“Meyve veren ağaç taşlanır” atasözü bilgili, başarılı, sorumluluk sahibi olan kimselerin kıskanılacağını, eleştirileceğini ve engellenmeye çalışılacağını anlatır.
Kendileri çalışıp çabalamak yerine başarılı insanları kıskanmayı tercih ederler ve yıldırıp küstüreceklerini zannederler.
İçlerindeki güçsüzlüğün dışa vurumu olan bu kıskançlık her şeyden önce kendine zarar vermektir.
Kıskançlık ve imrenme birbiriyle karıştırılmamalıdır, imrenme duygusunun altında “ben de çalışıp başaracağım” düşüncesi yatar fakat kıskançlık böyle değildir başkalarının mutluluğunu kendi mutsuzluğu ile karşılaştırmaktır ve kendisine olan güvensizliğinin yansımasıdır.
Bu kişiler sadece başarıyı kıskanmazlar tabi üstünüzdeki giysiden, saçınıza, ayakkabınıza hatta kurduğunuz cümlelere kadar kıskanırlar.
Bunlar çoğunlukla iyi aile terbiyesi ve eğitimi almamış, sevgisiz büyümüş, şiddet eğilimli, zorbalık uygulayan, gruplaşarak insanları dışlama eğilimine sahiptirler.
Kıskanç kişiler, kendilerinin başaramadığı şeyleri başaran insanları öylesine kıskanırlar ki bu kıskançlıklarının sonuçları zorbalıktan iftiraya, psikolojik şiddete ve hatta fiziksel şiddete kadar gidebilir.

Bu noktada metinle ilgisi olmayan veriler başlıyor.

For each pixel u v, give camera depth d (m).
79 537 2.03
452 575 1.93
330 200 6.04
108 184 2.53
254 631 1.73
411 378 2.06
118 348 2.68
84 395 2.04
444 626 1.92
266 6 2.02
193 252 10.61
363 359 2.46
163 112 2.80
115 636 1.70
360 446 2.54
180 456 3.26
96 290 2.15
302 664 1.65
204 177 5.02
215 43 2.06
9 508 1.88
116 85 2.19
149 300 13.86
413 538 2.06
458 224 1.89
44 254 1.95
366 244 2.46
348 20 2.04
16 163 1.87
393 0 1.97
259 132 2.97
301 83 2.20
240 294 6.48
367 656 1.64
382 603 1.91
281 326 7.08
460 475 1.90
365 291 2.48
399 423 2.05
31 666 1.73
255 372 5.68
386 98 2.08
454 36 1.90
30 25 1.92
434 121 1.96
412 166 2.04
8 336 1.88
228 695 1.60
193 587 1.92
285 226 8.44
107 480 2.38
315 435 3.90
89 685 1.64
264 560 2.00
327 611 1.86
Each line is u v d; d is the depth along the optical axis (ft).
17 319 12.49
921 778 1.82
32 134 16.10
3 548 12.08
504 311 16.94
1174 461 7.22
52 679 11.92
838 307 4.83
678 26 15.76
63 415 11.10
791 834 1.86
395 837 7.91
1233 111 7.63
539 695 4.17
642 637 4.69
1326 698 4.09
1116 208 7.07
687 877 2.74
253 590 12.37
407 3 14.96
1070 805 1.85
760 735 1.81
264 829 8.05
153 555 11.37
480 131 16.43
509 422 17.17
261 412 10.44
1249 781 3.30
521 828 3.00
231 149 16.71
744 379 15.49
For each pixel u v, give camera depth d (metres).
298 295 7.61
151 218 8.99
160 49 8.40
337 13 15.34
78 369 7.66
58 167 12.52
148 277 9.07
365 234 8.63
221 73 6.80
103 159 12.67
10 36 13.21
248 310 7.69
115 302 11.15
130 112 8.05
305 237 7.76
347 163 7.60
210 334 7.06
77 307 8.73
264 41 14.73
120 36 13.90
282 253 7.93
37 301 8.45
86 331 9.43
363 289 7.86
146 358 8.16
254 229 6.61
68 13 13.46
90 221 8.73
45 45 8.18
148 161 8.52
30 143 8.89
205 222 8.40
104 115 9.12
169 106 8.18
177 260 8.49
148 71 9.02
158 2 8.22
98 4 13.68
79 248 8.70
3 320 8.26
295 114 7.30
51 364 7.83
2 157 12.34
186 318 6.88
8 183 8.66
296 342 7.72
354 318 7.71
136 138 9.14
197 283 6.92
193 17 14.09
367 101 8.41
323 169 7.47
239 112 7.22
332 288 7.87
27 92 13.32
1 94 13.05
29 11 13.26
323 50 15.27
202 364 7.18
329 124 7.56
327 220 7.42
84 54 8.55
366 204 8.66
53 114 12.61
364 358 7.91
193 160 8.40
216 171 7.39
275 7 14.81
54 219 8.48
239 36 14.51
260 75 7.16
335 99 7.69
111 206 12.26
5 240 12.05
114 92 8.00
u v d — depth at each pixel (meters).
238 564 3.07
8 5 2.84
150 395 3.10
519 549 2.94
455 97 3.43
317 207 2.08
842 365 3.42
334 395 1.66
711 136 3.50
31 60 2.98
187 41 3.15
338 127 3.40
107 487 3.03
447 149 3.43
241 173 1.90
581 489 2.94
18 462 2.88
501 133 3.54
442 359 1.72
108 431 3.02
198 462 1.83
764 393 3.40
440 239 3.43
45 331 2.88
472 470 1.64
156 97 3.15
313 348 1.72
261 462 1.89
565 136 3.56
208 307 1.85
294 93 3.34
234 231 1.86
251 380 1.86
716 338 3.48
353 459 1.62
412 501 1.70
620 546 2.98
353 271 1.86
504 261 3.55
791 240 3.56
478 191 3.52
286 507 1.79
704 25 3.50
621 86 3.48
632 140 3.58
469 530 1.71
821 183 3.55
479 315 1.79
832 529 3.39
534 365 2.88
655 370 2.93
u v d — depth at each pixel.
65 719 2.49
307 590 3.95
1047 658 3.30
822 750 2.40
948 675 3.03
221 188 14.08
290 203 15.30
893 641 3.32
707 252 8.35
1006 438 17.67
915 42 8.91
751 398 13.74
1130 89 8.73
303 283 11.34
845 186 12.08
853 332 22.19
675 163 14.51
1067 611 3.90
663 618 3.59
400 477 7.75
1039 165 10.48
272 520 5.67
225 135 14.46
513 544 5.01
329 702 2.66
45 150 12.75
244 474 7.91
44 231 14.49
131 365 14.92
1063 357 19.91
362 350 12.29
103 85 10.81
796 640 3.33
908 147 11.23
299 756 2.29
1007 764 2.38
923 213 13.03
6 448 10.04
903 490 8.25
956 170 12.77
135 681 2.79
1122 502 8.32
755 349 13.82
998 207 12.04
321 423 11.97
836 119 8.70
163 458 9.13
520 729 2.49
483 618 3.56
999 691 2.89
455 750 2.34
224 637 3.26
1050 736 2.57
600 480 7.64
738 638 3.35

Şiddet hiçbir insan tarafından desteklenmemelidir kısacası toplum tarafından hoşgörülmemelidir, eğer hoşgörülürse tekrarlanır.
Tabii ki insanlara zarar verecek kötü davranışları uygularken unutulmaması gereken önemli bir nokta vardır: Bu dünya kimseye kalmayacak gelip geçicidir.
Bu yüzdendir ki dinimiz her zaman iyiliği öğütler.
Sevgi her iyiliğin anahtarıdır, bu yüzden aileler çocuklarını sevgi ile büyütmelidir.
Peygamberimizin bir hadisinde belirttiği gibi: “Ateş odunu nasıl yerse kıskançlıkta iyiliği öyle yer.”